Die Potis machen einen ausgesprochen billigen Eindruck: sehr leicht, sehr dünnes Plastik. Da sind die Behringer-Potis noch höherwertig.
Mit rückseitigen Anschlüssen ist der Gainiac recht mager bestückt: Anschluss für das Netzteil, Anschluss für einen (optionalen) Fussschalter und natürlich ein Output. Das war's. Kein Loop, kein Midi etc.
Der Sound des Cleankanals ist erstaunlich weich, cruncht aber leider auch sehr schnell. Für diejenigen, für die Clean nur Clean ist, wenn Clean auch wirklich Clean ist (und bleibt) (klingt jetzt wie 'ne Waschmittelwerbung), ist der Kanal praktisch unbrauchbar.
Der Grundsound des Distortionkanals ist eigentlich richtig gut. Ich finde, er geht klar in die amerikanische Richtung, ziemlich rund und fett und tatsächlich Gain bis zum Abwinken, da macht er seinem Namen alle Ehre, aber es schwingt immer so ein leichtes Flirren in den Obertönen mit, so, als wäre bei den hohen Frequenzen eine Art Flanger im Einsatz. Das hat mich doch ziemlich gestört. Das größte Problem aber ist, dass die Gainstärke kaum beeinflussbar ist. Man kann das Gain-Poti munter vom totalen Links- an den totalen Rechtsanschlag kurbeln, ich jedenfalls höre nur wenig Änderung. Bis kurz vor Linksanschlag ist eigentlich immer volle Dröhnung. Wie Rocktron das Gerät mit "auch Sounds der 60er/70er Jahre sind möglich" bewerben kann, ist mir schleierhaft. Die EQ-Regler hingegen greifen herzhaft zu, besonders der Scoop-Regler verändert den Groundsound enorm. Bei Linksanschlag hört es sich sehr röhrig an, Richtung Rechtsanschlag wird es immer trockener und transiger.
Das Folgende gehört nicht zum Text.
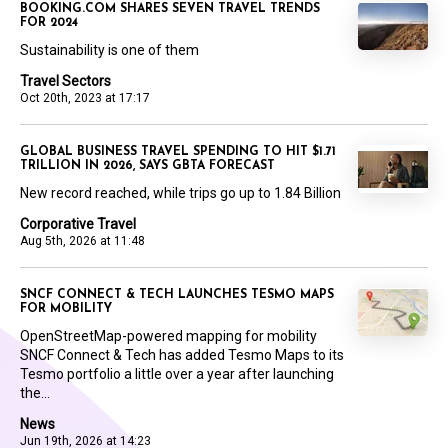
BOOKING.COM SHARES SEVEN TRAVEL TRENDS
FOR 2024
Sustainability is one of them
Travel Sectors
Oct 20th, 2023 at 17:17
GLOBAL BUSINESS TRAVEL SPENDING TO HIT $1.71
TRILLION IN 2026, SAYS GBTA FORECAST
New record reached, while trips go up to 1.84 Billion
Corporative Travel
Aug 5th, 2026 at 11:48
SNCF CONNECT & TECH LAUNCHES TESMO MAPS
FOR MOBILITY
OpenStreetMap-powered mapping for mobility
SNCF Connect & Tech has added Tesmo Maps to its
Tesmo portfolio a little over a year after launching
the...
News
Jun 19th, 2026 at 14:23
Unterm Strich hat mich der Preamp aber weder vom Grundsound noch von der Flexibilität her überzeugt, von der geradezu erbärmlichen Lieblosigkeit der Frontplattengestaltung mal ganz abgesehen. Man bekommt halt, wofür man bezahlt hat, denn günstig ist das Gerät ja nun allemal. Wer also damit leben kann, dass der Gainiac 2 ein One-Trick-Pony ist, für den wäre es vielleicht eine Überlegung wert. Ich persönlich werde ihn gleich eintüten und zurückbringen. Schade.